A marketing major and arts management minor, Aaronson spent much of the past year raising money to support his Collective Disparity Audiotherapy Tour through a GoFundMe campaign. The tour kicked off in Miami earlier this month. He and a cadre of friends – most of them from the College – are regaling cancer patients in centers and clinics around the country with his unique brand of music. Accompanying Aaronson on the tour are Connor Burrus ’15, Kenneth Hanson ‘14 and Aubrey Hendrixson ’16, along with Daniel Hill, who attended the University of South Carolina.

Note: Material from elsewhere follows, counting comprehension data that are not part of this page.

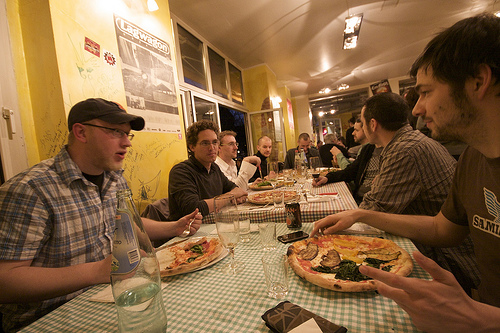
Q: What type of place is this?
A: It is a restaurant.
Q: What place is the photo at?
A: It is at the restaurant.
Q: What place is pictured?
A: It is a restaurant.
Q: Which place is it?
A: It is a restaurant.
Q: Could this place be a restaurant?
A: Yes, it is a restaurant.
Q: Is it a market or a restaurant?
A: It is a restaurant.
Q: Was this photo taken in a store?
A: No, the picture was taken in a restaurant.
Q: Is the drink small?
A: Yes, the drink is small.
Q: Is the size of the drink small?
A: Yes, the drink is small.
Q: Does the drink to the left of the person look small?
A: Yes, the drink is small.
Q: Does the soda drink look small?
A: Yes, the drink is small.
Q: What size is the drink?
A: The drink is small.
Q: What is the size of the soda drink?
A: The drink is small.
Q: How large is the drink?
A: The drink is small.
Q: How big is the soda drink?
A: The drink is small.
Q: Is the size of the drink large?
A: No, the drink is small.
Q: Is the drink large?
A: No, the drink is small.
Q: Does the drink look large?
A: No, the drink is small.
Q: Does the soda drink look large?
A: No, the drink is small.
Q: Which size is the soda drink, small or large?
A: The drink is small.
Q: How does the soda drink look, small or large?
A: The drink is small.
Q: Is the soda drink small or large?
A: The drink is small.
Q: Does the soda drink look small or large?
A: The drink is small.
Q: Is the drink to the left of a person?
A: Yes, the drink is to the left of a person.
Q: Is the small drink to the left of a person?
A: Yes, the drink is to the left of a person.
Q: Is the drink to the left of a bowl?
A: No, the drink is to the left of a person.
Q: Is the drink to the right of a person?
A: No, the drink is to the left of a person.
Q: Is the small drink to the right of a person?
A: No, the drink is to the left of a person.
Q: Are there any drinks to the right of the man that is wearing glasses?
A: Yes, there is a drink to the right of the man.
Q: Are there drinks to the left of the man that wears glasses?
A: No, the drink is to the right of the man.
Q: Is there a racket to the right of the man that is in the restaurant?
A: No, there is a drink to the right of the man.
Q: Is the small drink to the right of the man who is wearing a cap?
A: Yes, the drink is to the right of the man.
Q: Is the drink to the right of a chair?
A: No, the drink is to the right of the man.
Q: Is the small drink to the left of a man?
A: No, the drink is to the right of a man.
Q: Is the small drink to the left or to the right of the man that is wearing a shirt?
A: The drink is to the right of the man.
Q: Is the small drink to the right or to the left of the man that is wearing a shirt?
A: The drink is to the right of the man.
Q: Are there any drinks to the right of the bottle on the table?
A: Yes, there is a drink to the right of the bottle.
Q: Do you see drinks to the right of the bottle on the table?
A: Yes, there is a drink to the right of the bottle.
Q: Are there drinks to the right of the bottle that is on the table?
A: Yes, there is a drink to the right of the bottle.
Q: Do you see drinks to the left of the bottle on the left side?
A: No, the drink is to the right of the bottle.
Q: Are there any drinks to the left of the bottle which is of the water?
A: No, the drink is to the right of the bottle.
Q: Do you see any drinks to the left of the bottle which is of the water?
A: No, the drink is to the right of the bottle.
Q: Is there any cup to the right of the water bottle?
A: No, there is a drink to the right of the bottle.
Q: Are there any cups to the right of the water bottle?
A: No, there is a drink to the right of the bottle.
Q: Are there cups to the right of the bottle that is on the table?
A: No, there is a drink to the right of the bottle.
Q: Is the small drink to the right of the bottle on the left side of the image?
A: Yes, the drink is to the right of the bottle.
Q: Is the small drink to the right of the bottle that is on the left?
A: Yes, the drink is to the right of the bottle.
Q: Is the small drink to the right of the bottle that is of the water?
A: Yes, the drink is to the right of the bottle.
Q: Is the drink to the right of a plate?
A: No, the drink is to the right of the bottle.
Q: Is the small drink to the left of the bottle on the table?
A: No, the drink is to the right of the bottle.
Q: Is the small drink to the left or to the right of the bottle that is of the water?
A: The drink is to the right of the bottle.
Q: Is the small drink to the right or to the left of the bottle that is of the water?
A: The drink is to the right of the bottle.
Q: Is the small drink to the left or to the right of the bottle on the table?
A: The drink is to the right of the bottle.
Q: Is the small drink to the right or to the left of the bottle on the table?
A: The drink is to the right of the bottle.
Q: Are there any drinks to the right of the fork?
A: Yes, there is a drink to the right of the fork.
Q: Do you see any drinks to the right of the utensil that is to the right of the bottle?
A: Yes, there is a drink to the right of the fork.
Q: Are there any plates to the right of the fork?
A: No, there is a drink to the right of the fork.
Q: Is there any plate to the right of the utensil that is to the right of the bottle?
A: No, there is a drink to the right of the fork.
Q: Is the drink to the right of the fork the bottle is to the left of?
A: Yes, the drink is to the right of the fork.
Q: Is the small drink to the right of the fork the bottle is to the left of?
A: Yes, the drink is to the right of the fork.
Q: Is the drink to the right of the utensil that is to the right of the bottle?
A: Yes, the drink is to the right of the fork.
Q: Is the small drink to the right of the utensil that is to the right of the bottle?
A: Yes, the drink is to the right of the fork.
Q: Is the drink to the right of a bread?
A: No, the drink is to the right of the fork.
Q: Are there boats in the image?
A: No, there are no boats.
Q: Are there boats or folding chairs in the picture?
A: No, there are no boats or folding chairs.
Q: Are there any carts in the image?
A: No, there are no carts.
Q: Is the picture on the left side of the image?
A: Yes, the picture is on the left of the image.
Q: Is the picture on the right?
A: No, the picture is on the left of the image.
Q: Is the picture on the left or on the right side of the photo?
A: The picture is on the left of the image.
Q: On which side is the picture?
A: The picture is on the left of the image.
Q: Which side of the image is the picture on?
A: The picture is on the left of the image.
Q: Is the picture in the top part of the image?
A: Yes, the picture is in the top of the image.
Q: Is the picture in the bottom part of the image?
A: No, the picture is in the top of the image.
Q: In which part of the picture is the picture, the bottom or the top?
A: The picture is in the top of the image.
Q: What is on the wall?
A: The picture is on the wall.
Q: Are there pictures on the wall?
A: Yes, there is a picture on the wall.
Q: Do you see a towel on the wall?
A: No, there is a picture on the wall.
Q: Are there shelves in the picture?
A: No, there are no shelves.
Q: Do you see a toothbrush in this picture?
A: No, there are no toothbrushes.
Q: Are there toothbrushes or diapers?
A: No, there are no toothbrushes or diapers.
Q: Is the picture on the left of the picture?
A: Yes, the picture is on the left of the image.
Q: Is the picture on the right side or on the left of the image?
A: The picture is on the left of the image.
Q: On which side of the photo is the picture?
A: The picture is on the left of the image.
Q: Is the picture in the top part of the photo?
A: Yes, the picture is in the top of the image.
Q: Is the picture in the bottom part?
A: No, the picture is in the top of the image.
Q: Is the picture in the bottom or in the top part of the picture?
A: The picture is in the top of the image.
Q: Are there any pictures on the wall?
A: Yes, there is a picture on the wall.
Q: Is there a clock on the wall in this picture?
A: No, there is a picture on the wall.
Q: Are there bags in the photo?
A: No, there are no bags.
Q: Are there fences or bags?
A: No, there are no bags or fences.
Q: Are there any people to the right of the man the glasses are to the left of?
A: Yes, there is a person to the right of the man.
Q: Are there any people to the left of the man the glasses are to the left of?
A: No, the person is to the right of the man.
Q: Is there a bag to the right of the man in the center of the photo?
A: No, there is a person to the right of the man.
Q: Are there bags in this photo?
A: No, there are no bags.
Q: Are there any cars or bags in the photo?
A: No, there are no bags or cars.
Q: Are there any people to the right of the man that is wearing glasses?
A: Yes, there is a person to the right of the man.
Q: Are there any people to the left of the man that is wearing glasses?
A: No, the person is to the right of the man.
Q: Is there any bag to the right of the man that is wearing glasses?
A: No, there is a person to the right of the man.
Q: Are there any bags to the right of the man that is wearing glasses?
A: No, there is a person to the right of the man.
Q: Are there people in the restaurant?
A: Yes, there is a person in the restaurant.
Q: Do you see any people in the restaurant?
A: Yes, there is a person in the restaurant.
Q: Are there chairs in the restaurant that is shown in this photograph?
A: No, there is a person in the restaurant.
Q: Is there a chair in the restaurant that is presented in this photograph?
A: No, there is a person in the restaurant.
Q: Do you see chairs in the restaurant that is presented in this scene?
A: No, there is a person in the restaurant.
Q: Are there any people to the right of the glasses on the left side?
A: Yes, there is a person to the right of the glasses.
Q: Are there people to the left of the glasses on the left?
A: No, the person is to the right of the glasses.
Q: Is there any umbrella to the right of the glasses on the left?
A: No, there is a person to the right of the glasses.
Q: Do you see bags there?
A: No, there are no bags.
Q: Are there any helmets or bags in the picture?
A: No, there are no bags or helmets.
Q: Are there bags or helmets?
A: No, there are no bags or helmets.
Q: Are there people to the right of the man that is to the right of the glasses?
A: Yes, there is a person to the right of the man.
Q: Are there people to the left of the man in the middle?
A: No, the person is to the right of the man.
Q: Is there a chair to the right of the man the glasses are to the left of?
A: No, there is a person to the right of the man.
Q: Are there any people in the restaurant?
A: Yes, there is a person in the restaurant.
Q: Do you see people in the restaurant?
A: Yes, there is a person in the restaurant.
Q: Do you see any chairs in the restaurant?
A: No, there is a person in the restaurant.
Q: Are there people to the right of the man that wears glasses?
A: Yes, there is a person to the right of the man.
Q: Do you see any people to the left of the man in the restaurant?
A: No, the person is to the right of the man.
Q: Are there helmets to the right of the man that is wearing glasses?
A: No, there is a person to the right of the man.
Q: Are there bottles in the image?
A: Yes, there is a bottle.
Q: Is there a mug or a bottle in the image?
A: Yes, there is a bottle.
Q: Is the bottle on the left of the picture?
A: Yes, the bottle is on the left of the image.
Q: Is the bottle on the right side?
A: No, the bottle is on the left of the image.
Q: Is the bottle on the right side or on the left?
A: The bottle is on the left of the image.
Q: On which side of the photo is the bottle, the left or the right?
A: The bottle is on the left of the image.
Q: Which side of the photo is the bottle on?
A: The bottle is on the left of the image.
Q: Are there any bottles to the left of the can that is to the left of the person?
A: Yes, there is a bottle to the left of the can.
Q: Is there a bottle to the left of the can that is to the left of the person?
A: Yes, there is a bottle to the left of the can.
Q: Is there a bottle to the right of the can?
A: No, the bottle is to the left of the can.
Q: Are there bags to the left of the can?
A: No, there is a bottle to the left of the can.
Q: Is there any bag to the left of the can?
A: No, there is a bottle to the left of the can.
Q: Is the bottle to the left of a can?
A: Yes, the bottle is to the left of a can.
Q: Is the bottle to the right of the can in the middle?
A: No, the bottle is to the left of the can.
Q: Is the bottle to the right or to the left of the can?
A: The bottle is to the left of the can.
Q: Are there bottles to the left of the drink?
A: Yes, there is a bottle to the left of the drink.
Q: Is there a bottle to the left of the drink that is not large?
A: Yes, there is a bottle to the left of the drink.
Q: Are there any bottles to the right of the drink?
A: No, the bottle is to the left of the drink.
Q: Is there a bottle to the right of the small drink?
A: No, the bottle is to the left of the drink.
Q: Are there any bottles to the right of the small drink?
A: No, the bottle is to the left of the drink.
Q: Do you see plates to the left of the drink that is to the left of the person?
A: No, there is a bottle to the left of the drink.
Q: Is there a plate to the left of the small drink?
A: No, there is a bottle to the left of the drink.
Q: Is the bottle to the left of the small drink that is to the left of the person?
A: Yes, the bottle is to the left of the drink.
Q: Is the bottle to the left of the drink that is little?
A: Yes, the bottle is to the left of the drink.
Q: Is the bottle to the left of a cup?
A: No, the bottle is to the left of the drink.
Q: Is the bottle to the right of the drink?
A: No, the bottle is to the left of the drink.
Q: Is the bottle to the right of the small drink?
A: No, the bottle is to the left of the drink.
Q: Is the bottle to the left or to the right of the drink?
A: The bottle is to the left of the drink.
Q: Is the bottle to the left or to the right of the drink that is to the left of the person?
A: The bottle is to the left of the drink.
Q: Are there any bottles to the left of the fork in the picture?
A: Yes, there is a bottle to the left of the fork.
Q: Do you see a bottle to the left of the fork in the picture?
A: Yes, there is a bottle to the left of the fork.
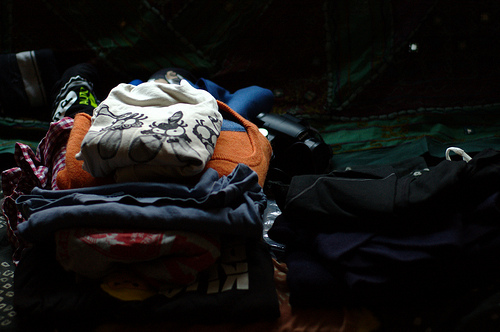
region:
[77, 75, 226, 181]
a silly white and black tshirt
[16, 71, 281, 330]
a pile of folded clothes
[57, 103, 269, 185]
a orange light sweater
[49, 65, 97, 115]
a crumpled up white, green, and black shirt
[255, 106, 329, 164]
a black video camera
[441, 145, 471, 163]
a white string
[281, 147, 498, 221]
a black pair of swim trunks with a white sting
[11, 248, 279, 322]
a black shirt with white writing on it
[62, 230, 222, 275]
a red and white shirt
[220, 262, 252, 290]
the letter K in white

Aaronson says that his influences include a wide variety of musicians and musical styles. He often melds various tunes with his own, creating unique tracks for his audiences. “I pretty much do live beat box looping and synthesizers, so it’s essentially electronic,” he explains, “but I also love to incorporate vocalists or instrumentalists when I can.”
Aaronson’s passion for music has been a constant since childhood. “Growing up, I was downloading music as soon as that became possible.” While at the College, Aaronson broadened his abilities by performing as a member of the student acapella group The Chucktown Trippintones. It was a performance with that group that indirectly led to the current tour.
“I volunteered with the Trippintones to perform for some of the kids at the Hollings Cancer Center near the College. We did that show and sometime later, the hospital called and asked us to return for another show. Unfortunately, the group wasn’t available, but I said that I could come and perform as a DJ for the kids. I did that, and got such positive feedback. That’s when it me that I should do more of those performances for cancer patients.”
Aaronson’s tour will take the Collective Disparity team as far west as Seattle and Los Angeles. “We’re stopping in 28 different places along the way,” he explains. “We have also booked three ecstatic dances, which are open to the public and are essentially substance-free dance parties where talking and cell phone use is discouraged.”